━━ Vastgelegde gegevens ━━

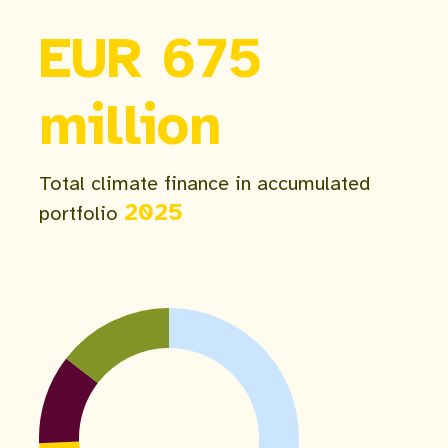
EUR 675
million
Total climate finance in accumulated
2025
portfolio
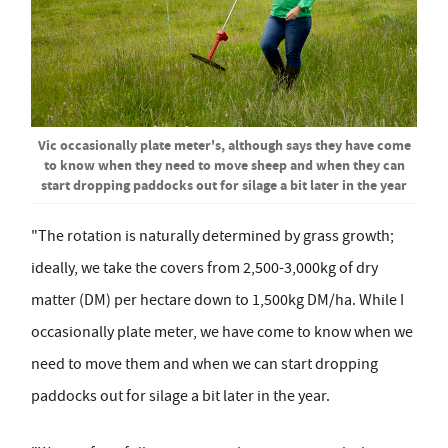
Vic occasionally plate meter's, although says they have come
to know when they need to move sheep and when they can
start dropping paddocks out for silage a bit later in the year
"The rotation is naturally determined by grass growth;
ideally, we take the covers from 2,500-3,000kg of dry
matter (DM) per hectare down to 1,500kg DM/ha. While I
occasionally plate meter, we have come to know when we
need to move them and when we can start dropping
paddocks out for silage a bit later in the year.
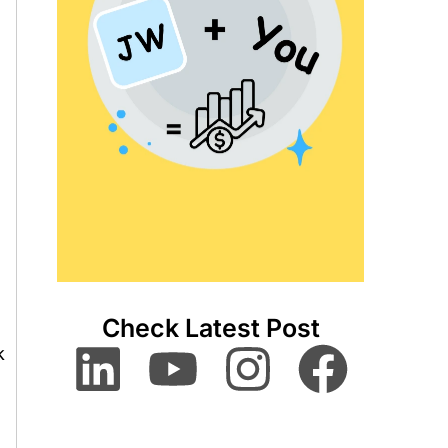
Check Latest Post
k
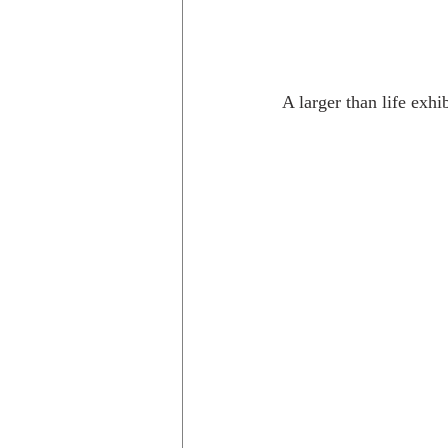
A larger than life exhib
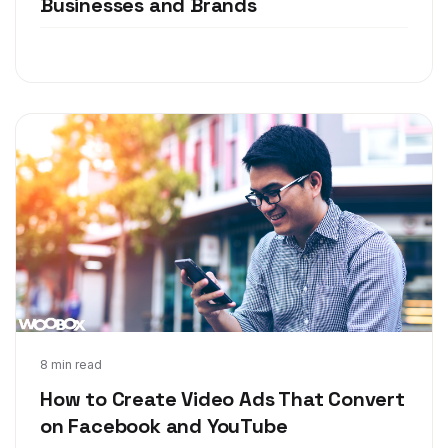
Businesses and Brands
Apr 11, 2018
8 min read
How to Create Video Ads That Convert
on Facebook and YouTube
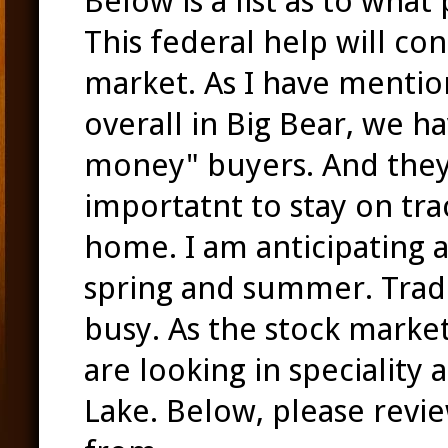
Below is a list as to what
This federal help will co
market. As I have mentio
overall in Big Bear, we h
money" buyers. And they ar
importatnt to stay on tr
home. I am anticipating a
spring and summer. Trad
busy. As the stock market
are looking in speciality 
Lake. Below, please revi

━━━

■ **Uit te voeren opdracht**: Hoeveel regels van de vermeldingen hierboven bevatten de tekenreeks "meter"? Tel ze en geef alleen het aantal.

■ **Antwoordgedeelte**: 2